HMNZS Te Mana (F111)
HMNZS Te Mana in Dunedin
|Name:||HMNZS Te Mana|
|Namesake:||The concept of Mana|
|Builder:||Tenix Defence Systems|
|Laid down:||18 May 1996|
|Launched:||10 May 1997|
|Commissioned:||10 December 1999|
|Identification:||MMSI number: 512000700|
|Motto:||"Kokiri Kia U" – Striving towards perfection|
|Status:||Active as of 2015.|
|Class and type:||Anzac class frigate|
|Displacement:||3,600 tonnes full load|
|Length:||118 m (387 ft)|
|Beam:||15 m (49 ft)|
|Draught:||4 m (13 ft)|
|Speed:||27 knots (50 km/h; 31 mph)|
|Range:||6,000 nautical miles (11,000 km; 6,900 mi) at 18 knots (33 km/h; 21 mph)|
|Complement:||178 Officers and ratings (25 Officers, 153 ratings)|
|Sensors and |
|Electronic warfare |
|Aircraft carried:||One Kaman SH-2G Super Seasprite helicopter|
HMNZS Te Mana (F111) is one of ten Anzac class frigates and one of two serving in the Royal New Zealand Navy (RNZN). The name Te Mana is Māori, approximately translating as 'status' or 'authority' (for further information on this term, see Mana). The ship was laid down under the joint Anzac project by Tenix Defence Systems at Williamstown, Victoria in 1996, launched in 1997, and commissioned into the RNZN in 1999 as the Royal New Zealand Navy Flagship.

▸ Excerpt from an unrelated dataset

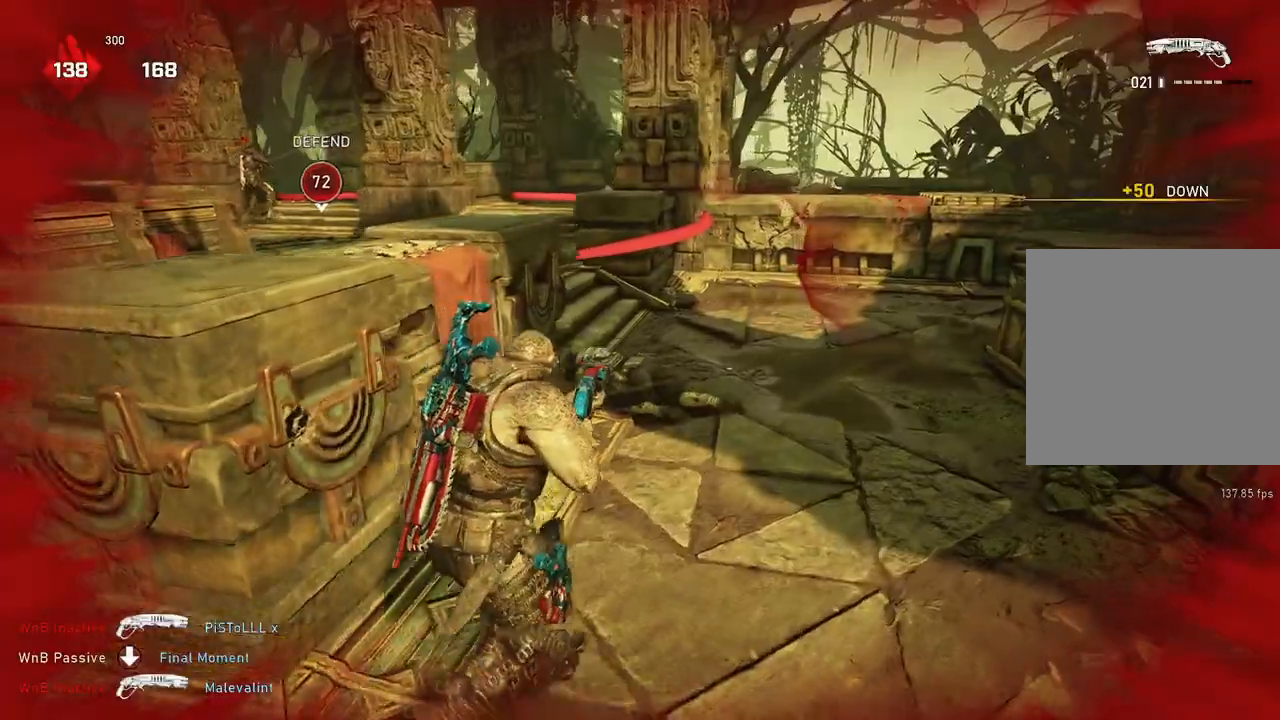
{"buttons": [], "left_stick": "up-right", "right_stick": "down", "events": [[150, "L1", "down"], [183, "L1", "up"], [217, "R2", "up"], [233, "right_stick", "down-left"], [350, "right_stick", "down"]]}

In 2003 and 2004 and 2013–14, Te Mana was deployed on operations in the Arabian Sea. In 2005, she became the first New Zealand warship to visit a Russian port, Vladivostok.

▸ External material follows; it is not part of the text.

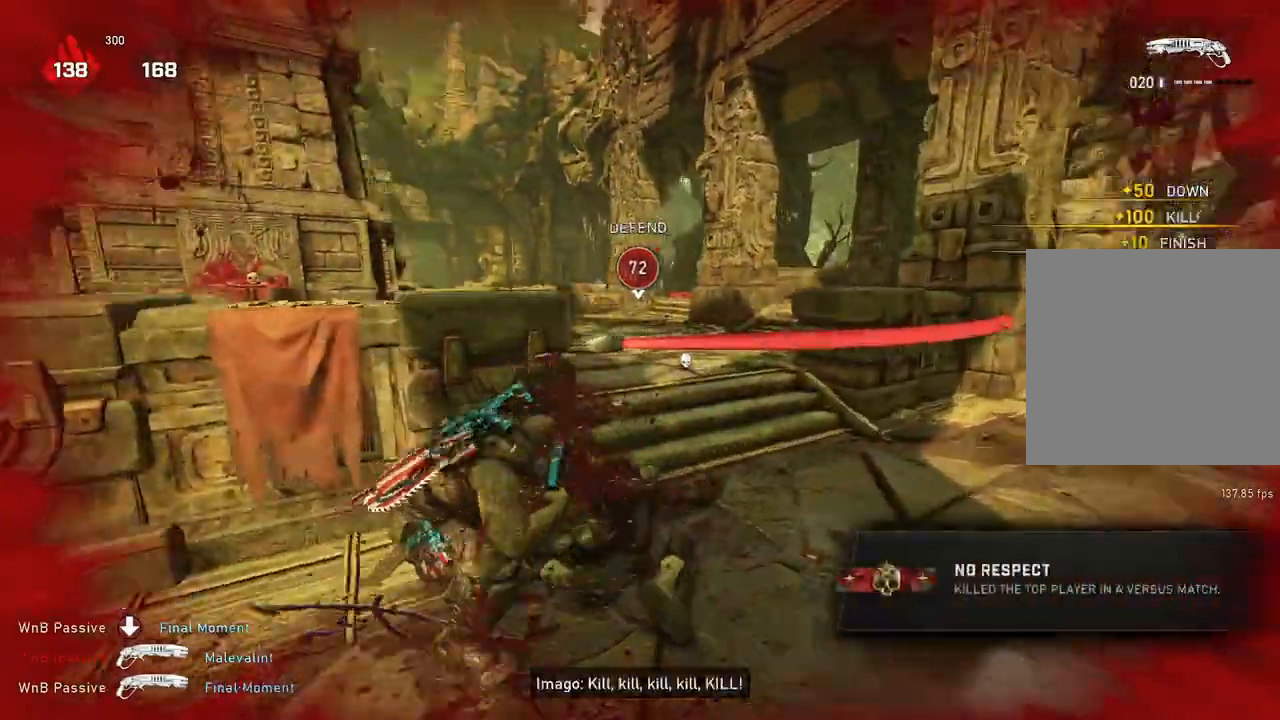
{"buttons": ["L1"], "left_stick": "center", "right_stick": "center", "events": [[17, "L1", "down"], [17, "left_stick", "up"], [83, "right_stick", "center"], [150, "A", "down"], [300, "left_stick", "center"], [350, "A", "up"]]}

5 August 2015 saw her emerge from the dry docks at Devonport Naval Base wearing the US Navy 'Haze Grey' coating, following a major systems upgrade which involved a long refit.
Design and construction
During the mid-1980s, the RNZN began considering the replacement of their four Leander class frigates. Around the same time, a deterioration in New Zealand-United States relations forced the New Zealand government to improve ties with local nations. As the Royal Australian Navy was seeking to replace their River class destroyer escorts with ships nearly identical to what the RNZN wanted, the two nations decided to collaborate on the acquisition in early 1987. Tenders had been requested in 1986, and 12 ship designs (including an airship) were submitted. By August 1987, these were narrowed down in October to Blohm + Voss's MEKO 200 design, the M class (later Karel Doorman class) offered by Royal Schelde, and a scaled-down Type 23 frigate proposed by Yarrow Shipbuilders. In 1989, the Australian government announced that Melbourne-based shipbuilder AMECON (which became Tenix Defense) would build the modified MEKO 200 design. However, the decision to buy the frigates had been highly controversial in New Zealand, primarily because of the cost of purchasing frigate-type ships, plus the idea that the high-capability warships would be too few and too overspecialised for the fisheries and Economic Exclusion Zone (EEZ) patrols expected to be the RNZN's core operations. Despite ongoing debate, the New Zealand government agreed to purchase two frigates in addition to the RAN's eight, and had an option for two more. This option expired in 1997 without the New Zealanders acting upon it; there were proposals to buy a new or second-hand Anzac outside the terms of the original contract, but a lack of political support stopped this developing, and the number built for the RNZN remained at two. The drop in capability and the issue of tying up the Anzacs on EEZ patrols when they could be deployed more suitably elsewhere were factors leading to the RNZN's Project Protector acquisition program.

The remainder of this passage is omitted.